As Self Care Week (November 12-18) launches, the PAGB is urging for the NHS long-term plan to make self care training a key requirement for GPs and other healthcare professionals in order to improve health literacy and reduce pressures on the health service.
The PAGB says health literacy is poor in England, with between 43 and 61 per cent of working age adultsn “routinely” not understanding important information regarding their health. The PAGB claims this can have “damning impacts” for patient health and the NHS, as well as exacerbating health inequalities; poor health literacy is more common in disadvantaged groups, it says.

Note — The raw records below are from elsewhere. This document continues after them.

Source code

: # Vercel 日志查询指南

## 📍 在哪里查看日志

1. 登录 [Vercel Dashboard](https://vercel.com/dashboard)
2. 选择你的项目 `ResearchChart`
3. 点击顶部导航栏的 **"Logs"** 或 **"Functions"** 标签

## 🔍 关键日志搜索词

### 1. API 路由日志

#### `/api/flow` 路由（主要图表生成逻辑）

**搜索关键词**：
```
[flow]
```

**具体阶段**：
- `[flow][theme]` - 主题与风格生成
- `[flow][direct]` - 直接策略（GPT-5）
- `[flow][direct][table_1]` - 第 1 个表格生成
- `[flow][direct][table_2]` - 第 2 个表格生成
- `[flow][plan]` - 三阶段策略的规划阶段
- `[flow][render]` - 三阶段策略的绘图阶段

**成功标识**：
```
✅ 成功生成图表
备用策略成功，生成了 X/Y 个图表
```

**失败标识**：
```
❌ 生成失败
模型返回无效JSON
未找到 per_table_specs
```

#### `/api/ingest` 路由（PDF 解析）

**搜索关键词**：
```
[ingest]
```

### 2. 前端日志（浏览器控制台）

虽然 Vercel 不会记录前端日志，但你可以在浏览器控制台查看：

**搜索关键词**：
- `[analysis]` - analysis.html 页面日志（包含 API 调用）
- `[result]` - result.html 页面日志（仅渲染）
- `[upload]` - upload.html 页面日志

The trade body says its research shows a third of people (34 per cent) admit to visiting a GP rather than a pharmacist for self-treatable conditions. Altogether, the cost to the health service of seeing patients with self-treatable conditions – including GP appointments, A&E visits and OTC prescriptions – is an estimated £1.5bn, the PAGB says.
The PAGB points to a scheme in Manchester that has seen over 200 health and social care professionals complete self care training, with over 90 per cent reporting greater confidence in helping patients to self care.
The PAGB’s recommendations are set out in an interim white paper published in July this year.
PAGB chief executive John Smith said: “We believe that self care is not only the responsibility of the individual but also of healthcare professionals, who need to provide advice and information that people can easily understand to help them identify the right care for their condition. Training healthcare professionals to support people to self care will improve health literacy and ultimately reduce unnecessary demand on the NHS.
“Equipping HCPs with the knowledge and skills to self care should be a key focus of the NHS long-term plan. This would help to ensure a sustainable future, in terms of educating people how to manage self-treatable conditions, but also the complex challenges associated with the management of long-term health conditions, particularly in an ageing population.
“There is still more to do to enable GPs to support their patients to self care. The Royal College of General Practitioners conducted a recent study that found that currently just 42 per cent pf practices focus on providing self care advice and support. This is despite 67 per cent of GPs believing support for patients to self care would help to reduce their workload and ultimately improve the patient experience and health outcomes.”